--- PROBLEM DETAILS ---
Only lines with the string "consentimento" should be returned from the data below.

--- Page images and extracted text ---
========================

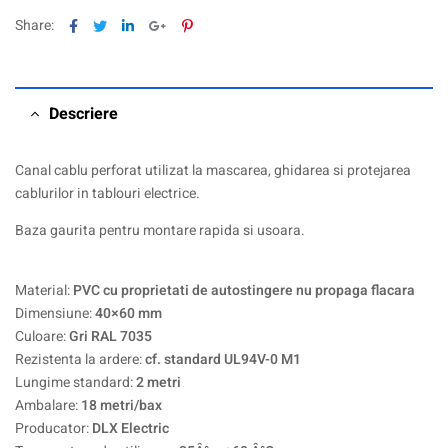
Facebook
Twitter
Linkedin
Google+
Pinterest
Share:
Descriere
Canal cablu perforat utilizat la mascarea, ghidarea si protejarea
cablurilor in tablouri electrice.
Baza gaurita pentru montare rapida si usoara.
Material:
PVC cu proprietati de autostingere nu propaga flacara
Dimensiune:
40×60 mm
Culoare:
Gri RAL 7035
Rezistenta la ardere:
cf. standard UL94V-0 M1
Lungime standard:
2 metri
Ambalare:
18 metri/bax
Producator:
DLX Electric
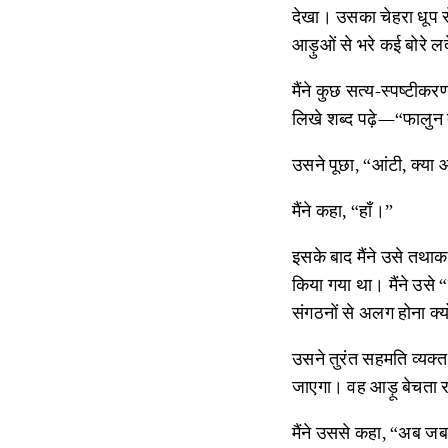
देखा। उसका चेहरा धूप स
आड़ुओं से भरे कई बोरे लद
मैंने कुछ सत्य-स्पष्टी
लिखे शब्द पढ़े—“फालुन 
उसने पूछा, “आंटी, क्या
मैंने कहा, “हाँ।”
इसके बाद मैंने उसे तथा
किया गया था। मैंने उसे 
संगठनों से अलग होना क्यो
उसने तुरंत सहमति व्यक्
जाएगा। वह आड़ू बेचता रह
मैंने उससे कहा, “अब ज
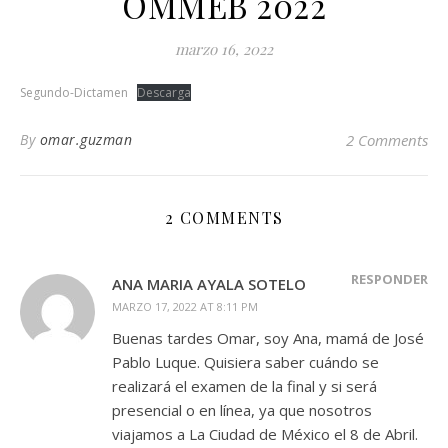
OMMEB 2022
marzo 16, 2022
Segundo-Dictamen
Descarga
By
omar.guzman
2 Comments
2 COMMENTS
RESPONDER
ANA MARIA AYALA SOTELO
MARZO 17, 2022 AT 8:11 PM
Buenas tardes Omar, soy Ana, mamá de José
Pablo Luque. Quisiera saber cuándo se
realizará el examen de la final y si será
presencial o en línea, ya que nosotros
viajamos a La Ciudad de México el 8 de Abril.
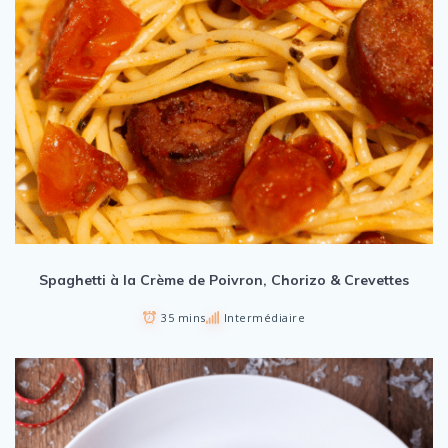
Spaghetti à la Crème de Poivron, Chorizo & Crevettes
35 mins
Intermédiaire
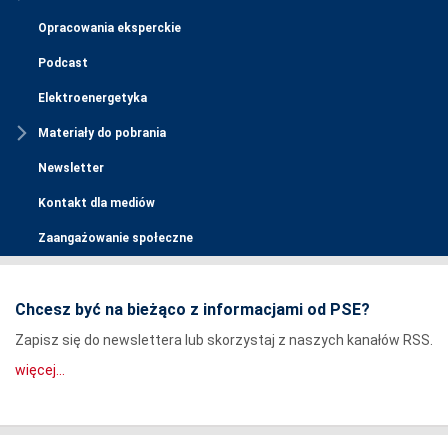
Opracowania eksperckie
Podcast
Elektroenergetyka
Materiały do pobrania
Newsletter
Kontakt dla mediów
Zaangażowanie społeczne
Chcesz być na bieżąco z informacjami od PSE?
Zapisz się do newslettera lub skorzystaj z naszych kanałów RSS.
więcej...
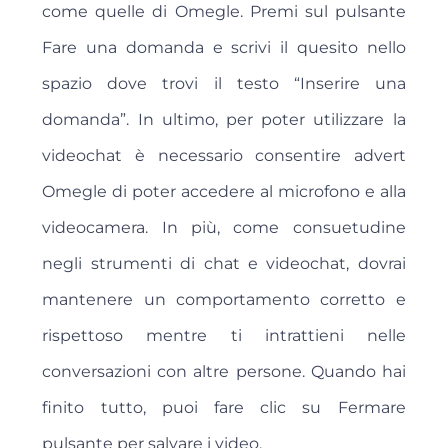
come quelle di Omegle. Premi sul pulsante
Fare una domanda e scrivi il quesito nello
spazio dove trovi il testo “Inserire una
domanda”. In ultimo, per poter utilizzare la
videochat è necessario consentire advert
Omegle di poter accedere al microfono e alla
videocamera. In più, come consuetudine
negli strumenti di chat e videochat, dovrai
mantenere un comportamento corretto e
rispettoso mentre ti intrattieni nelle
conversazioni con altre persone. Quando hai
finito tutto, puoi fare clic su Fermare
pulsante per salvare i video.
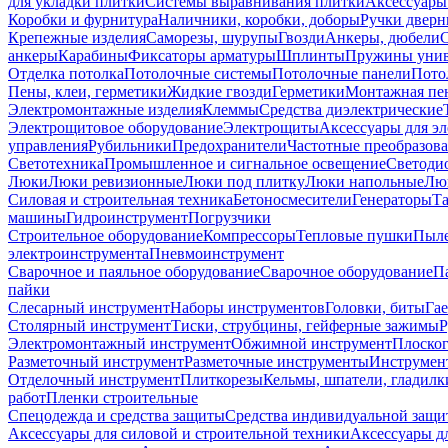
для укладки плитки
Системы выравнивания плитки
Аксессуары
Коробки и фурнитура
Наличники, коробки, доборы
Ручки дверн
Крепежные изделия
Саморезы, шурупы
Гвозди
Анкеры, дюбели
анкеры
Карабины
Фиксаторы арматуры
Шплинты
Пружины унив
Отделка потолка
Потолочные системы
Потолочные панели
Пото
Пены, клеи, герметики
Жидкие гвозди
Герметики
Монтажная пе
Электромонтажные изделия
Клеммы
Средства диэлектрические
Электрощитовое оборудование
Электрощиты
Аксессуары для э
управления
Рубильники
Предохранители
Частотные преобразов
Светотехника
Промышленное и сигнальное освещение
Светоди
Люки
Люки ревизионные
Люки под плитку
Люки напольные
Люк
Силовая и строительная техника
Бетоносмесители
Генераторы
Та
машины
Гидроинструмент
Погрузчики
Строительное оборудование
Компрессоры
Тепловые пушки
Пыле
электроинструмента
Пневмоинструмент
Сварочное и паяльное оборудование
Сварочное оборудование
П
пайки
Слесарный инструмент
Наборы инструментов
Головки, биты
Га
Столярный инструмент
Тиски, струбцины, гейферные зажимы
Р
Электромонтажный инструмент
Обжимной инструмент
Плоског
Разметочный инструмент
Разметочные инструменты
Инструмент
Отделочный инструмент
Плиткорезы
Кельмы, шпатели, гладилк
работ
Пленки строительные
Спецодежда и средства защиты
Средства индивидуальной защ
Аксессуары для силовой и строительной техники
Аксессуары дл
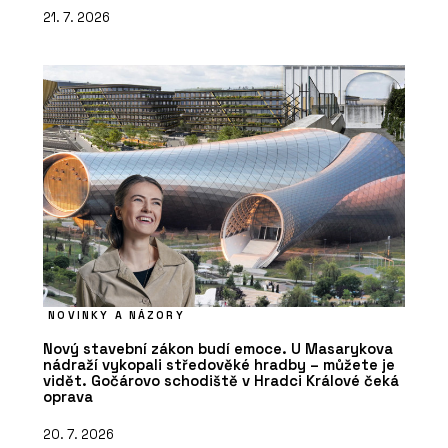
21. 7. 2026
NOVINKY A NÁZORY
Nový stavební zákon budí emoce. U Masarykova
nádraží vykopali středověké hradby – můžete je
vidět. Gočárovo schodiště v Hradci Králové čeká
oprava
20. 7. 2026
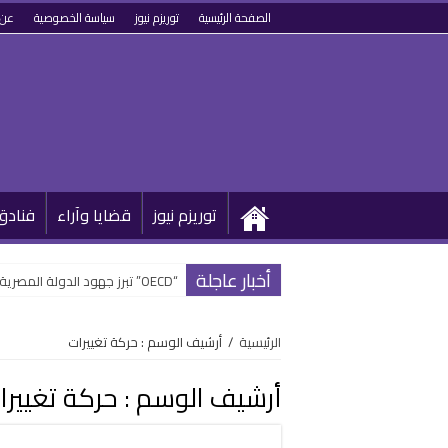
الصفحة الرئيسية
توريزم نيوز
سياسة الخصوصية
عن 
توريزم نيوز
قضايا وآراء
فنادق
أخبار عاجلة
“OECD” تبرز جهود الدولة المصرية في تطوير القطاع السياحي وتحويله رقمياً
الرئيسية
/
أرشيف الوسم : حركة تغييرات
أرشيف الوسم :
حركة تغييرا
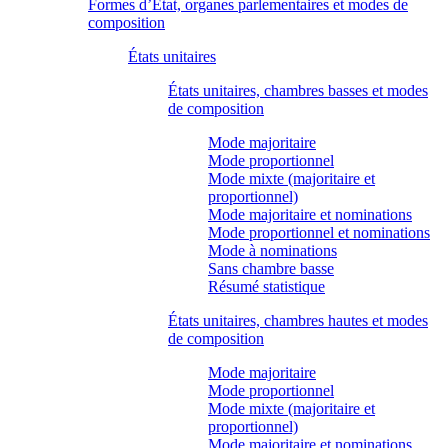
Formes d’État, organes parlementaires et modes de
composition
États unitaires
États unitaires, chambres basses et modes
de composition
Mode majoritaire
Mode proportionnel
Mode mixte (majoritaire et
proportionnel)
Mode majoritaire et nominations
Mode proportionnel et nominations
Mode à nominations
Sans chambre basse
Résumé statistique
États unitaires, chambres hautes et modes
de composition
Mode majoritaire
Mode proportionnel
Mode mixte (majoritaire et
proportionnel)
Mode majoritaire et nominations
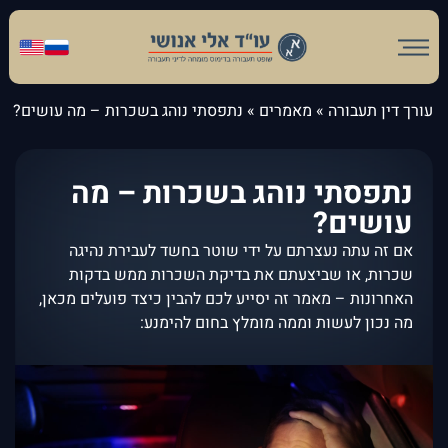
עורך דין תעבורה
»
מאמרים
»
נתפסתי נוהג בשכרות – מה עושים?
נתפסתי נוהג בשכרות – מה
עושים?
אם זה עתה נעצרתם על ידי שוטר בחשד לעבירת נהיגה
שכרות, או שביצעתם את בדיקת השכרות ממש בדקות
האחרונות – מאמר זה יסייע לכם להבין כיצד פועלים מכאן,
מה נכון לעשות וממה מומלץ בחום להימנע:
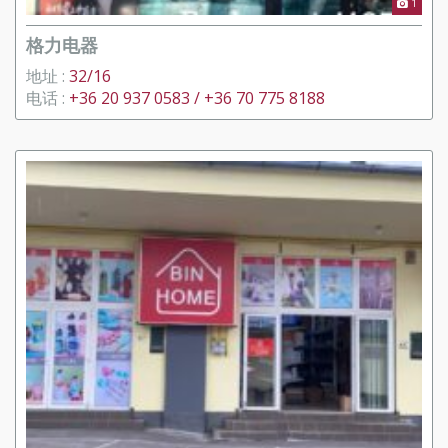
1
格力电器
地址 :
32/16
电话 :
+36 20 937 0583 / +36 70 775 8188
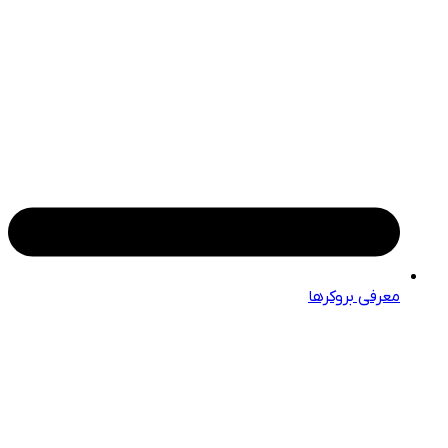
معرفی بروکرها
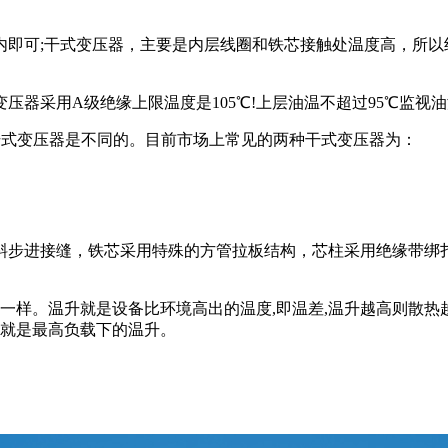
可;干式变压器，主要是内层线圈和铁芯接触处温度高，所以
采用A级绝缘上限温度是105℃!上层油温不超过95℃监视油
式变压器是不同的。目前市场上常见的两种干式变压器为：
步进接缝，铁芯采用特殊的方管拉板结构，芯柱采用绝缘带绑
样。温升就是设备比环境高出的温度,即温差,温升越高则散热越
实就是最高负载下的温升。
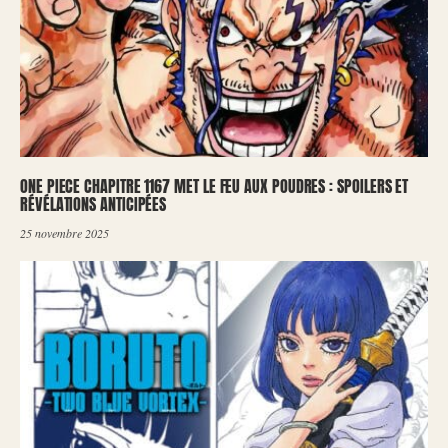
ONE PIECE CHAPITRE 1167 MET LE FEU AUX POUDRES : SPOILERS ET
RÉVÉLATIONS ANTICIPÉES
25 novembre 2025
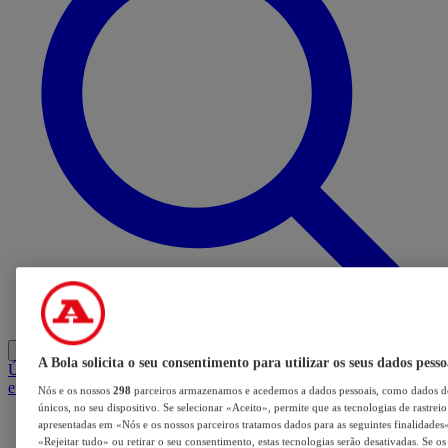
Entrar
A Bola solicita o seu consentimento para utilizar os seus dados pesso
Últimas
Mercado
Opinião
iGaming Hub
A BOLA SUGERE
Barba
e Cabelo
Nós e os nossos
298
parceiros armazenamos e acedemos a dados pessoais, como dados de
únicos, no seu dispositivo. Se selecionar «Aceito», permite que as tecnologias de rastrei
apresentadas em «Nós e os nossos parceiros tratamos dados para as seguintes finalidades».
«Rejeitar tudo» ou retirar o seu consentimento, estas tecnologias serão desativadas. Se o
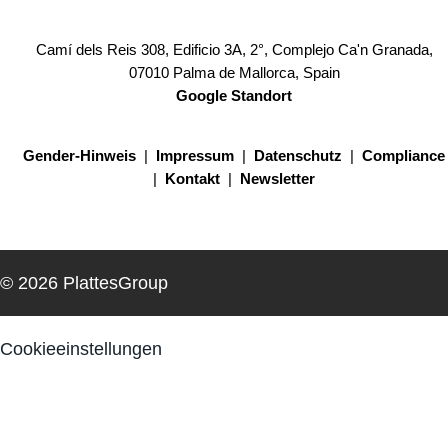
Camí dels Reis 308, Edificio 3A, 2°, Complejo Ca'n Granada,
07010 Palma de Mallorca, Spain
Google Standort
Gender-Hinweis
|
Impressum
|
Datenschutz
|
Compliance
|
Kontakt
|
Newsletter
© 2026 PlattesGroup
Cookieeinstellungen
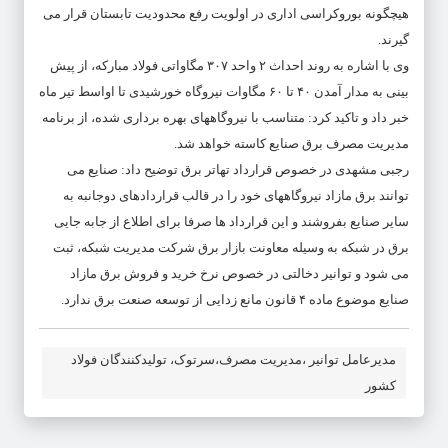
هیچگونه بوروکراسی اداری در اولویت رفع محدودیت تابستان قرار می
گیرند.
وی با اشاره به روند احداث ٢ واحد ٣٠٧ مگاواتی فولاد مبارکه، از پیش
بینی به مدار آمدن ۴٠ تا ۶٠ مگاوات نیروگاه خورشیدی تا اواسط تیر ماه
خبر داد و تاکید کرد: متناسب با نیروگاههای بهره برداری شده، از برنامه
مدیریت مصرف برق صنایع کاسته خواهد شد.
رجبی مشهدی در خصوص قرارداد تهاتر برق توضیح داد: صنایع می
توانند برق مازاد نیروگاههای خود را در قالب قراردادهای دوجانبه به
سایر صنایع بفروشند و این قرارداد ها صرفا برای اطلاع از جابه جایی
برق در شبکه به وسیله معاونت بازار برق شرکت مدیریت شبکه، ثبت
می شود و توانیر دخالتی در خصوص نرخ خرید و فروش برق مازاد
صنایع موضوع ماده ۴ قانون مانع زدایی از توسعه صنعت برق ندارد.
مدیرعامل توانیر ،مدیریت مصرف،سرتوک، تولیدکنندگان فولاد
کشور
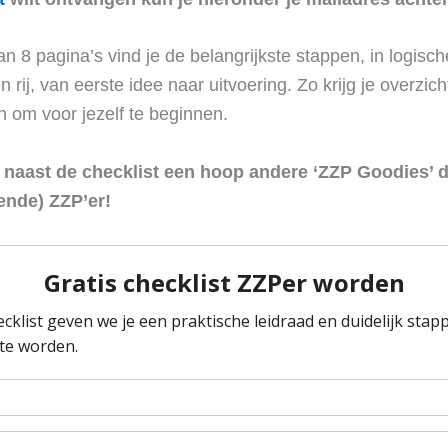
an 8 pagina’s vind je de belangrijkste stappen, in logisc
 rij, van eerste idee naar uitvoering. Zo krijg je overzic
n om voor jezelf te beginnen.
e naast de checklist een hoop andere ‘ZZP Goodies’ d
tende) ZZP’er!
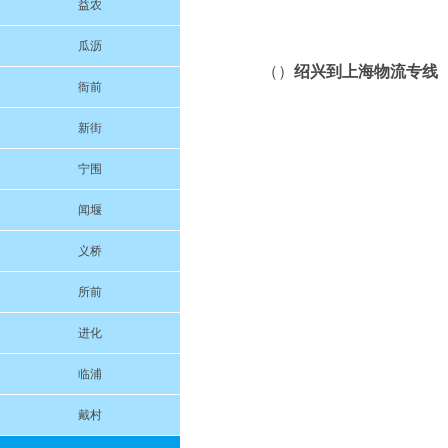
益农
瓜沥
（）
绍兴到上海物流专线
衙前
新街
宁围
闻堰
义桥
所前
进化
临浦
戴村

========================

--- TASK OUTPUT ---
A Bola solicita o seu consentimento para utilizar os seus dados pesso
«Rejeitar tudo» ou retirar o seu consentimento, estas tecnologias serão desativadas. Se o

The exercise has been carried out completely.